# [What needs to be done]
Return verbatim the lines of the data from the line containing "GTK Gazdaságtudományi Kar" through the line containing "Önálló intézmény", with both of those lines included.

***** Source material

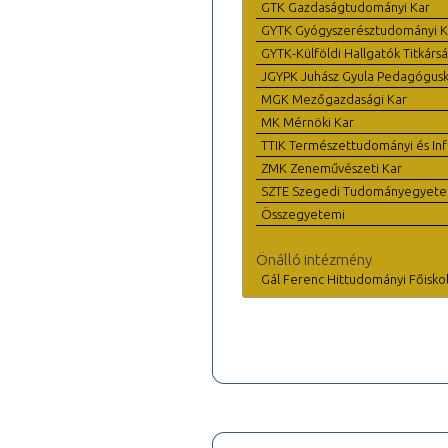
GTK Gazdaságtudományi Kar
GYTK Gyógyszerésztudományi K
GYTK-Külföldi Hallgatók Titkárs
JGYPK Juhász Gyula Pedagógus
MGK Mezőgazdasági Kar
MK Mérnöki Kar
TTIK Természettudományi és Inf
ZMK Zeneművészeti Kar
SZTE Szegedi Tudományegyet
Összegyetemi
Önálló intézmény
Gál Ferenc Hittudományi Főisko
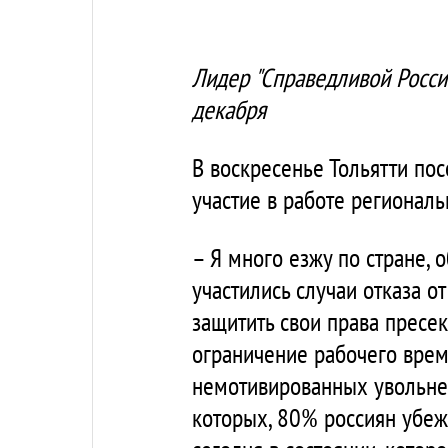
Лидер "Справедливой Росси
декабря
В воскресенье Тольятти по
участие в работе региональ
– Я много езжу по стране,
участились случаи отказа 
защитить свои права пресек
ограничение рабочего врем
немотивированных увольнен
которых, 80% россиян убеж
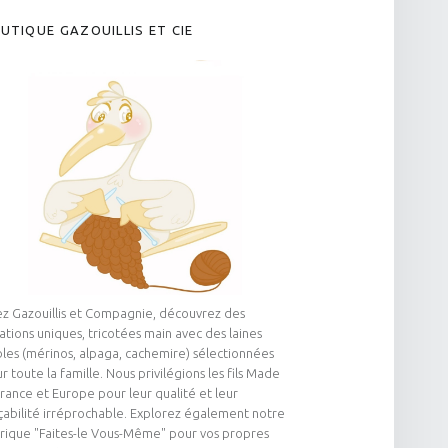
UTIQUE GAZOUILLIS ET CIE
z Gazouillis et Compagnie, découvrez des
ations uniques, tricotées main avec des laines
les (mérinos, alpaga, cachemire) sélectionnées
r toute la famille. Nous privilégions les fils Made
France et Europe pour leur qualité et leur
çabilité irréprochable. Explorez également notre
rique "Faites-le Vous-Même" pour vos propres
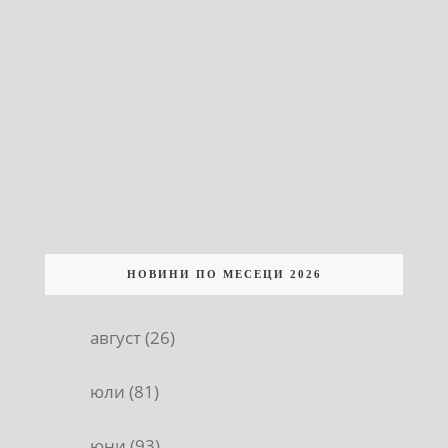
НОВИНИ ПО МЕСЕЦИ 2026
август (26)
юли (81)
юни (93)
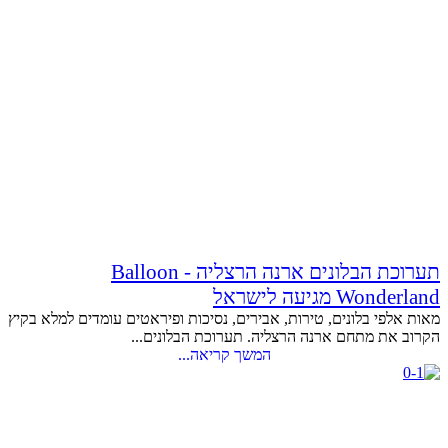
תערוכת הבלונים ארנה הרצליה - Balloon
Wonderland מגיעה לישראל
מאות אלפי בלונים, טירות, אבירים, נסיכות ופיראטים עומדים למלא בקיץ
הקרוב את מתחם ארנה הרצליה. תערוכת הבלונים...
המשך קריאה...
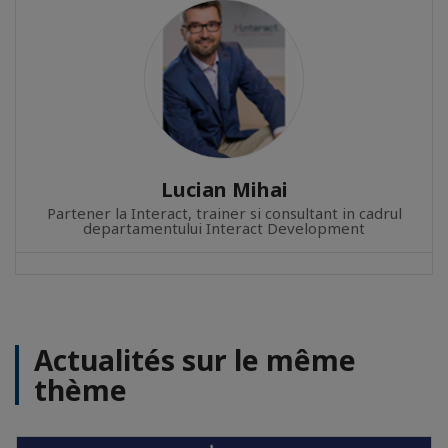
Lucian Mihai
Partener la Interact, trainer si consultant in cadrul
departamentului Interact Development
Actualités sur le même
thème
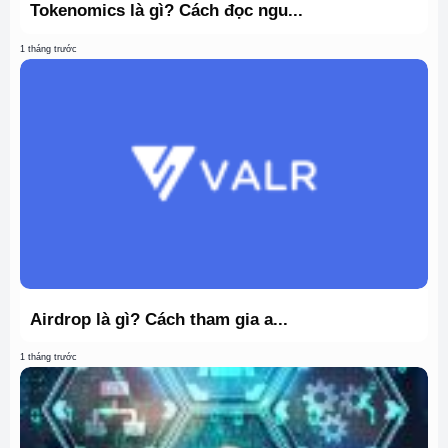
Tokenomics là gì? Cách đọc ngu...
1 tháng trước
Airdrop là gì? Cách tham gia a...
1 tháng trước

**********
***** Source material

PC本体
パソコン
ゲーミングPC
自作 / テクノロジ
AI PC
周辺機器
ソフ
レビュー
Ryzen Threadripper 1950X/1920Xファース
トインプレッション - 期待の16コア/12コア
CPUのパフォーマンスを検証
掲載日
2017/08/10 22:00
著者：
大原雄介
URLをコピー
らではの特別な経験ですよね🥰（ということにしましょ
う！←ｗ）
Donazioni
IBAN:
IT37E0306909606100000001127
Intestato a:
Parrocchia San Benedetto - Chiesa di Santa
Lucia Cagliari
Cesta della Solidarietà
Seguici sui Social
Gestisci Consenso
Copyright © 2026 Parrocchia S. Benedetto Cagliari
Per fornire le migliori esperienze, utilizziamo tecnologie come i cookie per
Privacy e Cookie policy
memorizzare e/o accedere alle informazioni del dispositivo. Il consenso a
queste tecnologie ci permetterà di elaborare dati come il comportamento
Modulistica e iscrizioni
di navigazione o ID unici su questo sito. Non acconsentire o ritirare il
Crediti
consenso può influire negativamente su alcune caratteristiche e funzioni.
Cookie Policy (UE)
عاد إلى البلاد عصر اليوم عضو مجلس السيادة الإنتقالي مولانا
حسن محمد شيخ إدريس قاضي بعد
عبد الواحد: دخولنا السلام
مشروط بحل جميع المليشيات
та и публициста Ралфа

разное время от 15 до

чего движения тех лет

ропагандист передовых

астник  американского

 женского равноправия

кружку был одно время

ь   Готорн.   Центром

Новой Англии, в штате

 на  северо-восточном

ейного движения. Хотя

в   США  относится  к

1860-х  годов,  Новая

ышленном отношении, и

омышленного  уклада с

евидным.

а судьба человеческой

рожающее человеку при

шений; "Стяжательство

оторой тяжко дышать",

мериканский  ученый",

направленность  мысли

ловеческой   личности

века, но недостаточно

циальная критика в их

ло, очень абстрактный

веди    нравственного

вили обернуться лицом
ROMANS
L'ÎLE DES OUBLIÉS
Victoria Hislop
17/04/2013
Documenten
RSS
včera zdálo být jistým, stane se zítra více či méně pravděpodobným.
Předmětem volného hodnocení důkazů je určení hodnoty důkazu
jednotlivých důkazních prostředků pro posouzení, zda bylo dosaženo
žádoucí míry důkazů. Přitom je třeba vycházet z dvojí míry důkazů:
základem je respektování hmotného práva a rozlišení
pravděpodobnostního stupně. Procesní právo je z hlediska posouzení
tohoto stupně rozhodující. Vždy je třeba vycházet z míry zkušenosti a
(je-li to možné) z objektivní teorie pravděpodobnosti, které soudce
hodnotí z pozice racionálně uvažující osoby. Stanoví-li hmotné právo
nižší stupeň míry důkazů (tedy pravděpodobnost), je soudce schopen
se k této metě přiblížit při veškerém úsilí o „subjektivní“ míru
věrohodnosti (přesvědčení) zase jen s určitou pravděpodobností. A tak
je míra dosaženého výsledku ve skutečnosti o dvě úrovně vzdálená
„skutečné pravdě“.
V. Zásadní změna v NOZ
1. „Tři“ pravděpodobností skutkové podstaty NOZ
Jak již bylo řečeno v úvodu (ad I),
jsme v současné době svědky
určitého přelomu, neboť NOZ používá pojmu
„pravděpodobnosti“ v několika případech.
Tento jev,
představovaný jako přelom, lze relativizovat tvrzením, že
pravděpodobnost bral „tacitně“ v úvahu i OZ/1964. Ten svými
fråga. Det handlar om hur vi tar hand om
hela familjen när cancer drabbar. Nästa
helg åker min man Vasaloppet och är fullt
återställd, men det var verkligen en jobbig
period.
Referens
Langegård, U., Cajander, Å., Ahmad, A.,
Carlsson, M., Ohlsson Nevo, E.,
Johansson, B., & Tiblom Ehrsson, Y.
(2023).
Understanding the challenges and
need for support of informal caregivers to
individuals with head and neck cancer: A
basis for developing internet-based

**********
***** Source material

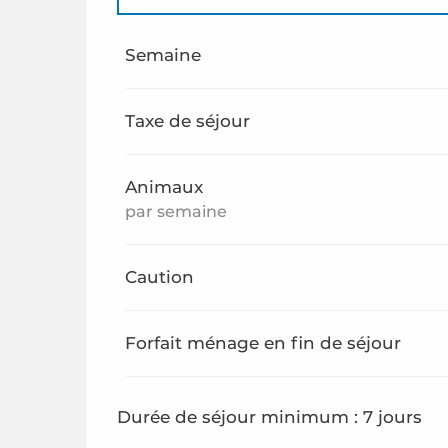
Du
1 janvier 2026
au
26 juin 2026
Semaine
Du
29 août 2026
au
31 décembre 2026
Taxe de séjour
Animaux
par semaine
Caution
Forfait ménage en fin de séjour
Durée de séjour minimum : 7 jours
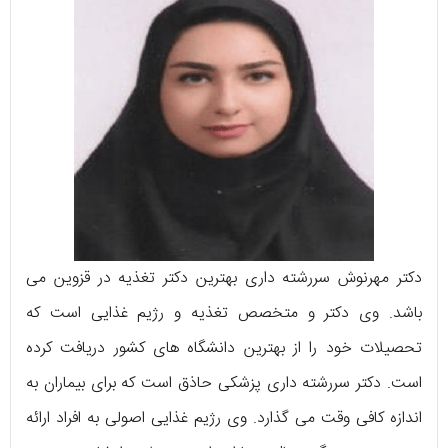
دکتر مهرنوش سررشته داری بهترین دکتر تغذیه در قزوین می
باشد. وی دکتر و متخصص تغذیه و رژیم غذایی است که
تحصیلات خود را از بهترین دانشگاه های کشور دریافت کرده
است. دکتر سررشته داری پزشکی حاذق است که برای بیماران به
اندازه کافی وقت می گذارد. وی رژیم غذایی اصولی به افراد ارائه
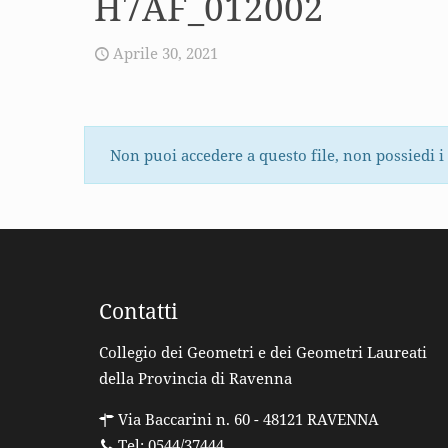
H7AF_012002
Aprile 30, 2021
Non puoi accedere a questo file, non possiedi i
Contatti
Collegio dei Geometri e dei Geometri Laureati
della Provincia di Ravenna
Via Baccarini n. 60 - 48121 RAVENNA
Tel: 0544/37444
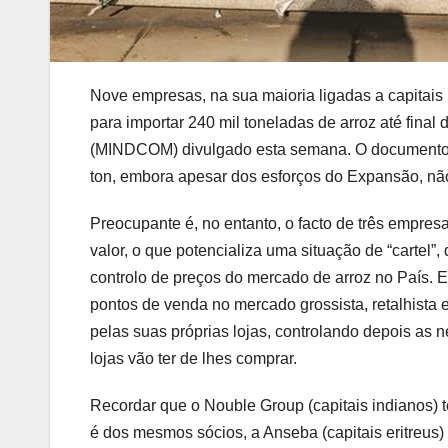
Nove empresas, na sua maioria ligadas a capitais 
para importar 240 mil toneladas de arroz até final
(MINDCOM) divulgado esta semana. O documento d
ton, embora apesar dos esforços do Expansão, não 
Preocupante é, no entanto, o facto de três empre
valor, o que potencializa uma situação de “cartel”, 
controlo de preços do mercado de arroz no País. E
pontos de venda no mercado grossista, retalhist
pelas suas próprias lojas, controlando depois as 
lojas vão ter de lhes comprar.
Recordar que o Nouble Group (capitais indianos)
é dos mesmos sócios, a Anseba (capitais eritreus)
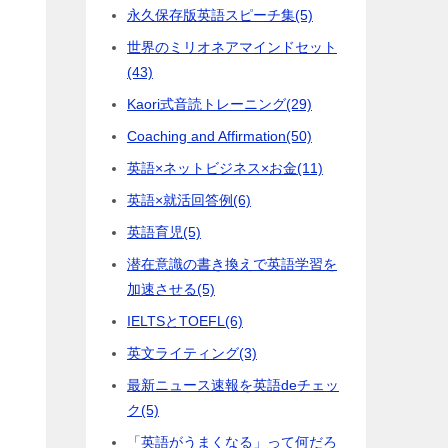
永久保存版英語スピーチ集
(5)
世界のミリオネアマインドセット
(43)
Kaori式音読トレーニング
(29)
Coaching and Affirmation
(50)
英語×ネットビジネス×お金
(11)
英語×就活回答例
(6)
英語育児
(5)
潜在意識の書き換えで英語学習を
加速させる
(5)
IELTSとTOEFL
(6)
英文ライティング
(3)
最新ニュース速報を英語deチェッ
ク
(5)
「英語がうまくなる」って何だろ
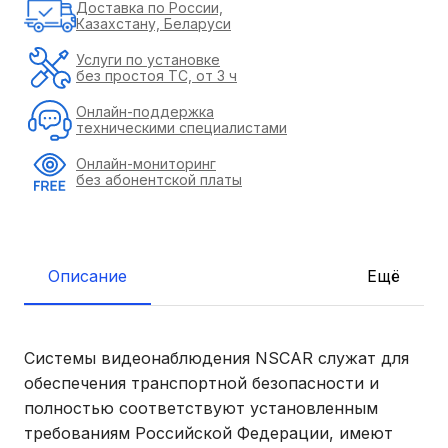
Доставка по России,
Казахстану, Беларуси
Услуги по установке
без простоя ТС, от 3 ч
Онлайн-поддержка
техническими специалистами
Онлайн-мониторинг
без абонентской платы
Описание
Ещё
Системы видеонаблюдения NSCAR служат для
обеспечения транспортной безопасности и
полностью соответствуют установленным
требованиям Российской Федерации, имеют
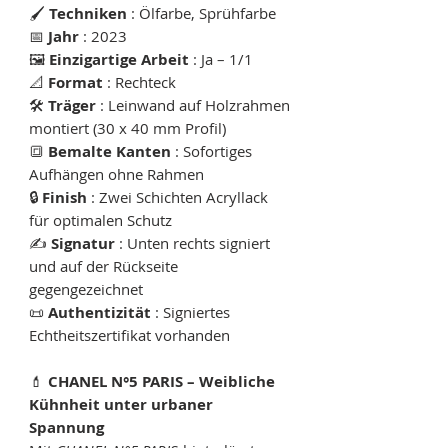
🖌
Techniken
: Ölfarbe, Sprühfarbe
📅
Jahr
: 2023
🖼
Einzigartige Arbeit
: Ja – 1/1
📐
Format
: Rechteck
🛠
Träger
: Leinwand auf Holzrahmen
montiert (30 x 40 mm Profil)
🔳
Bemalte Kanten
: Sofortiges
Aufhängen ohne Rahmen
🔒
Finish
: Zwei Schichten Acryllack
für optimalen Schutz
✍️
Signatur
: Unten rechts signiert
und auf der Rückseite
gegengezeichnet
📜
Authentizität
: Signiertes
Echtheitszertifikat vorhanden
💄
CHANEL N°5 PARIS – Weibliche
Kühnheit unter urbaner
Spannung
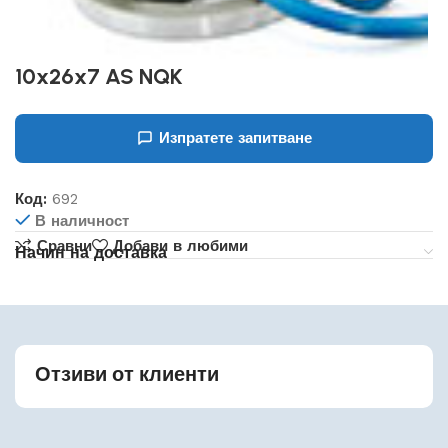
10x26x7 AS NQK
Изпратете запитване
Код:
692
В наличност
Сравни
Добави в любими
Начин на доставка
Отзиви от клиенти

**********

# [Answer for the task]
GTK Gazdaságtudományi Kar
GYTK Gyógyszerésztudományi K
GYTK-Külföldi Hallgatók Titkárs
JGYPK Juhász Gyula Pedagógus
MGK Mezőgazdasági Kar
MK Mérnöki Kar
TTIK Természettudományi és Inf
ZMK Zeneművészeti Kar
SZTE Szegedi Tudományegyet
Összegyetemi
Önálló intézmény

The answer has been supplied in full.